Question

What is the total force on the bottom of a tank of dimensions 4m x 2m x 2m when it is full of water. Density of water= 1000 kg/cubic m. (g= 10 m/sq. s)​

Answer 1

Given :

• Dimensions of the tank :

⠀⠀⠀⠀⠀⠀⠀⠀⠀Length = 4 m.

⠀⠀⠀⠀⠀⠀⠀⠀⠀Breadth = 2 m.

⠀⠀⠀⠀⠀⠀⠀⠀⠀Height = 2m.

• Density of water = 1000 kg/m³.

• Acceleration due to gravity = 10 m/s².

To find :

Force acting on the bottom of the tank.

Solution :

Pressure on the tank :

We know the formula for Pressure i.e,

$\boxed{\bf{P = h \rho g}}$

Where :

• P = Pressure.
• h = Height.
• ρ = Density of the liquid.

Now using the Formula for Pressure and substituting the values in it, we get :

$:\implies \bf{P = h \rho g}$

$:\implies \bf{P = 2 \times 1000 \times 10}$

$:\implies \bf{P = 20000}$

$:\implies \bf{P = 2 \times 10000}$

$:\implies \bf{P = 2 \times 10^{4}}$

$\boxed{\therefore \bf{P = 2 \times 10^{4}\:Pa}}$

Hence the Pressure of the tank is 2 × 10⁴ Pa.

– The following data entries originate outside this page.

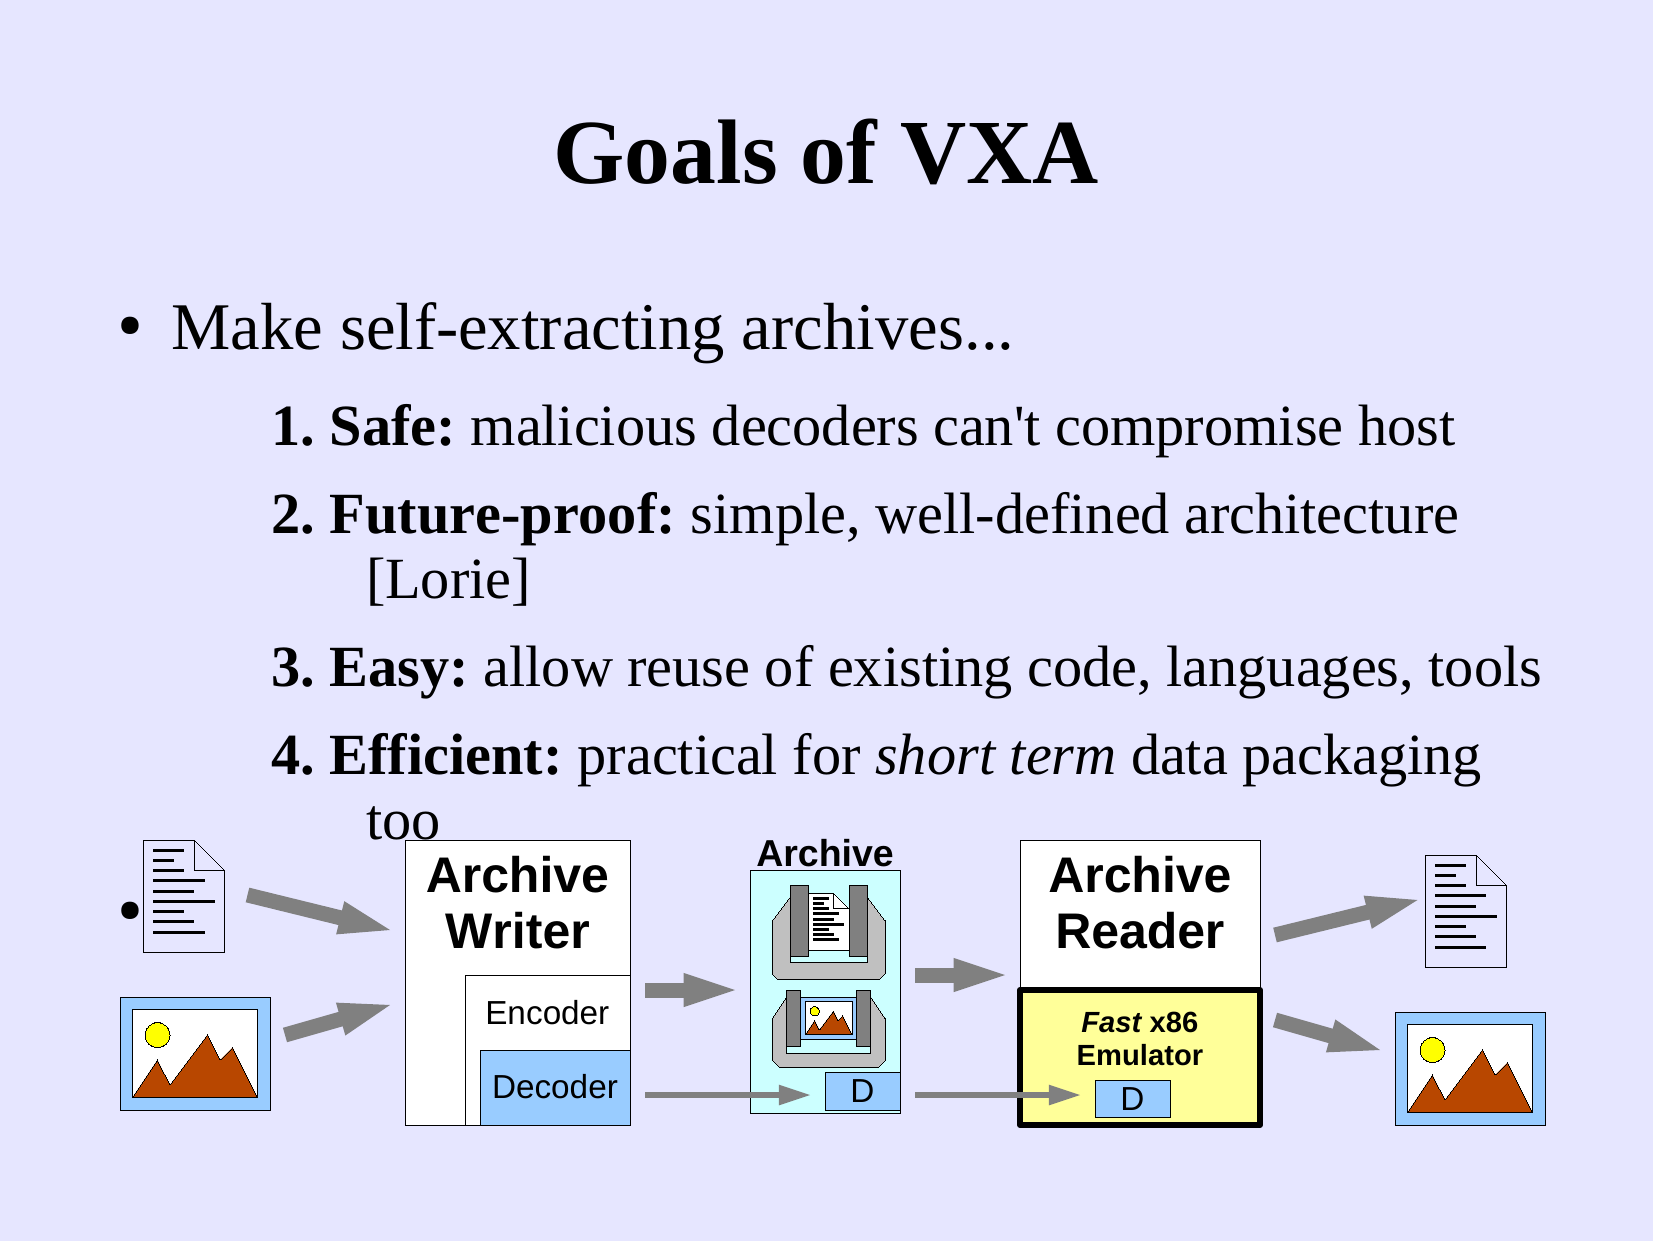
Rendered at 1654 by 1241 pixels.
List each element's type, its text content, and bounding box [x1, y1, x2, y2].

text_box [750, 882, 901, 1114]
list Make self-extracting archives... Safe: malicious decoders can't compromise host Future-proof: simple, well-defined architecture [Lorie] Easy: allow reuse of existing code, languages, tools Efficient: practical for short term data packaging too [82, 290, 1571, 1095]
text_box Fast x86 Emulator [1020, 990, 1261, 1126]
title Goals of VXA [82, 49, 1571, 257]
text_box Decoder [480, 1050, 631, 1126]
text_box Archive Reader [1020, 840, 1261, 990]
text_box Encoder [465, 975, 631, 1126]
text_box D [1095, 1080, 1171, 1118]
text_box [120, 997, 271, 1111]
text_box Archive [720, 825, 931, 882]
text_box Archive Writer [405, 840, 631, 1126]
text_box [1395, 1012, 1546, 1126]
text_box D [825, 1072, 901, 1111]
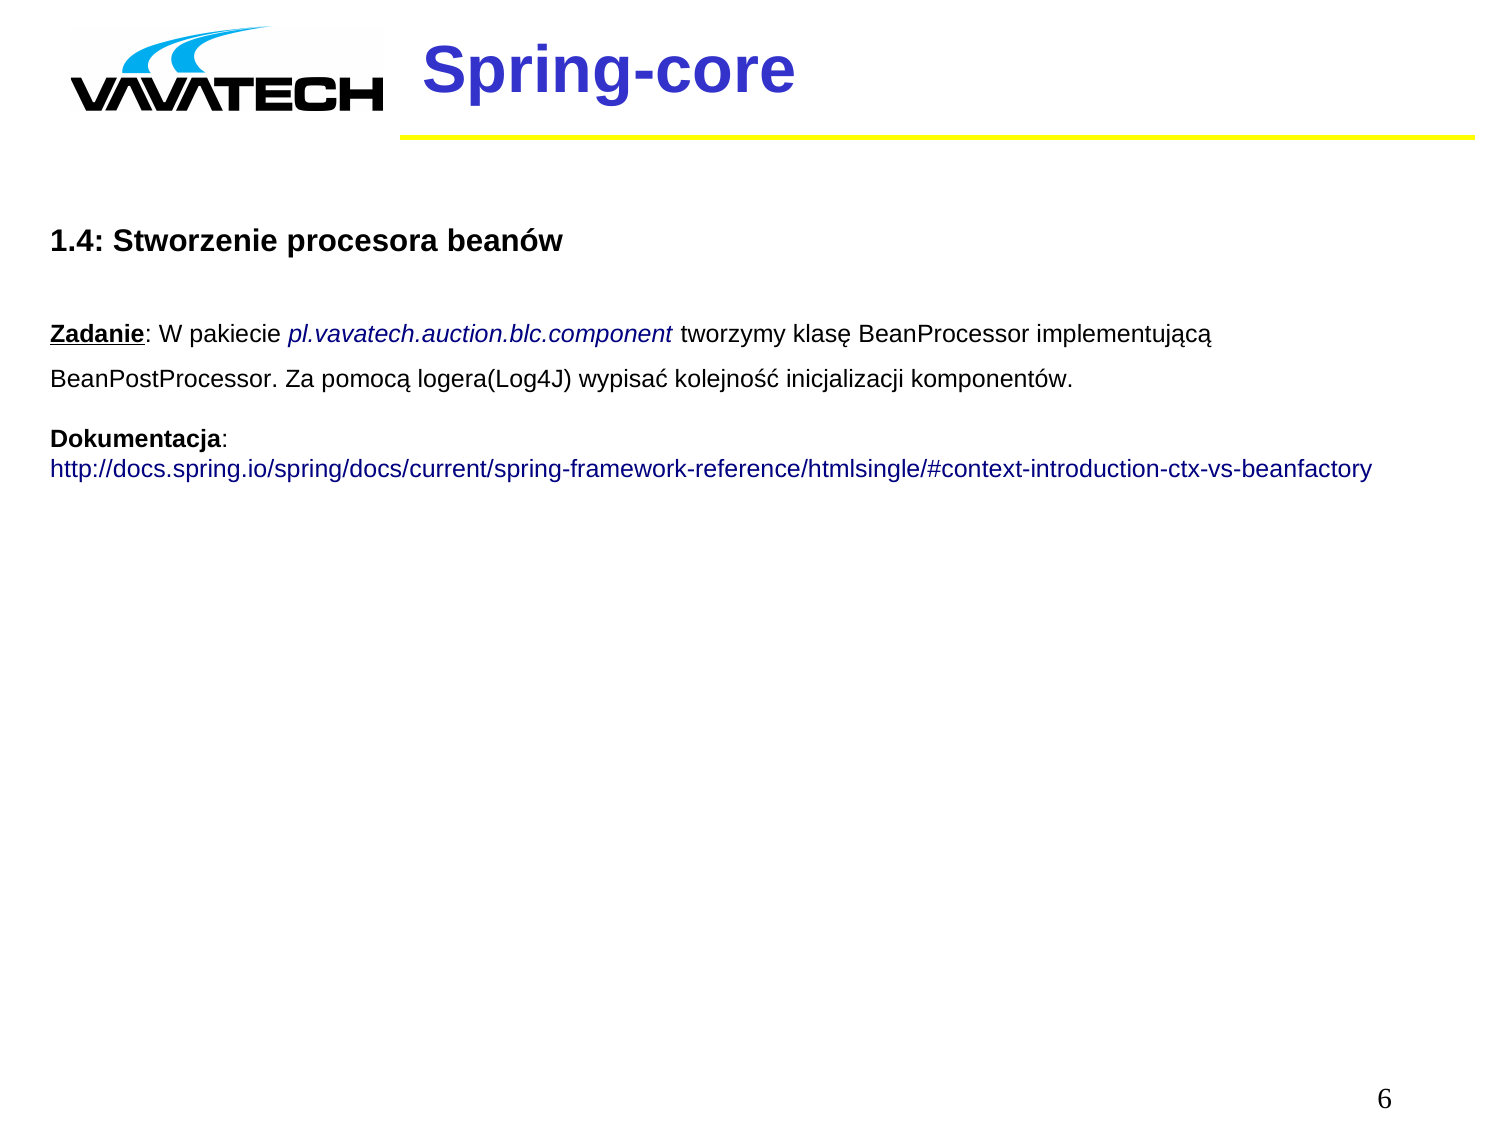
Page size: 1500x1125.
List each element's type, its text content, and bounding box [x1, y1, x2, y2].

title Spring-core [407, 0, 1479, 157]
picture [70, 26, 383, 111]
text_box 1.4: Stworzenie procesora beanów Zadanie: W pakiecie pl.vavatech.auction.blc.component tworzymy klasę BeanProcessor implementującą BeanPostProcessor. Za pomocą logera(Log4J) wypisać kolejność inicjalizacji komponentów. Dokumentacja: http://docs.spring.io/spring/docs/current/spring-framework-reference/htmlsingle/#context-introduction-ctx-vs-beanfactory [35, 212, 1404, 703]
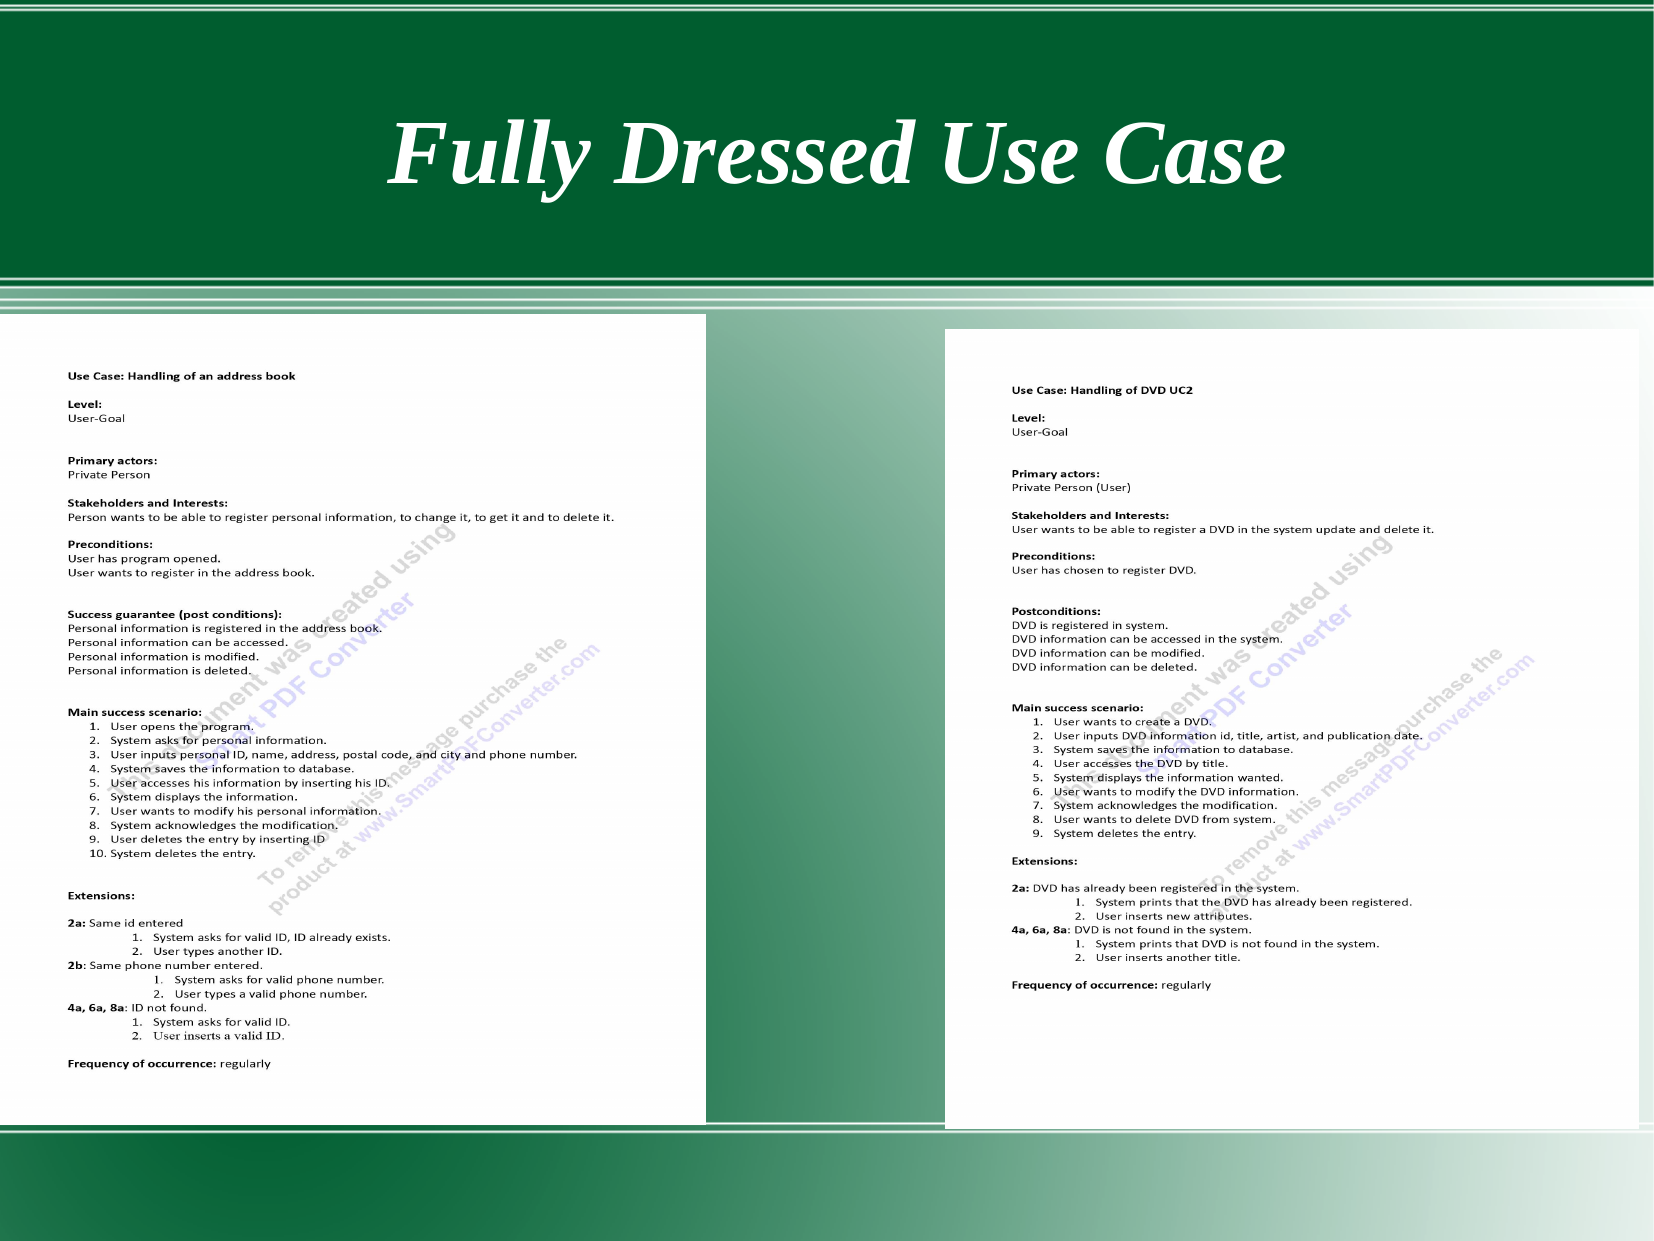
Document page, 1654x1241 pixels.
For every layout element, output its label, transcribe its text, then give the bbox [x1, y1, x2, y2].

picture [0, 0, 1654, 1241]
title Fully Dressed Use Case [82, 49, 1571, 257]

Force acting on the tank :

We know the Alternative Formula for Pressure i.e,

$\boxed{\bf{P = \dfrac{F}{A}}}$

Where :

• P = Pressure
• F = Force
• A = Area

Now using the above formula and substituting the values in it, we get :

$:\implies \bf{P = \dfrac{F}{A}}$

$:\implies \bf{2 \times 10^{4} = \dfrac{F}{4 \times 2}}$

$:\implies \bf{2 \times 10^{4} = \dfrac{F}{8}}$

$:\implies \bf{2 \times 10^{4} \times 8 = F}$

$:\implies \bf{16 \times 10^{4} = F}$

$:\implies \bf{F = 16 \times 10^{4}\:N}$

Hence the force acting on the tank is 16 × 10⁴ N.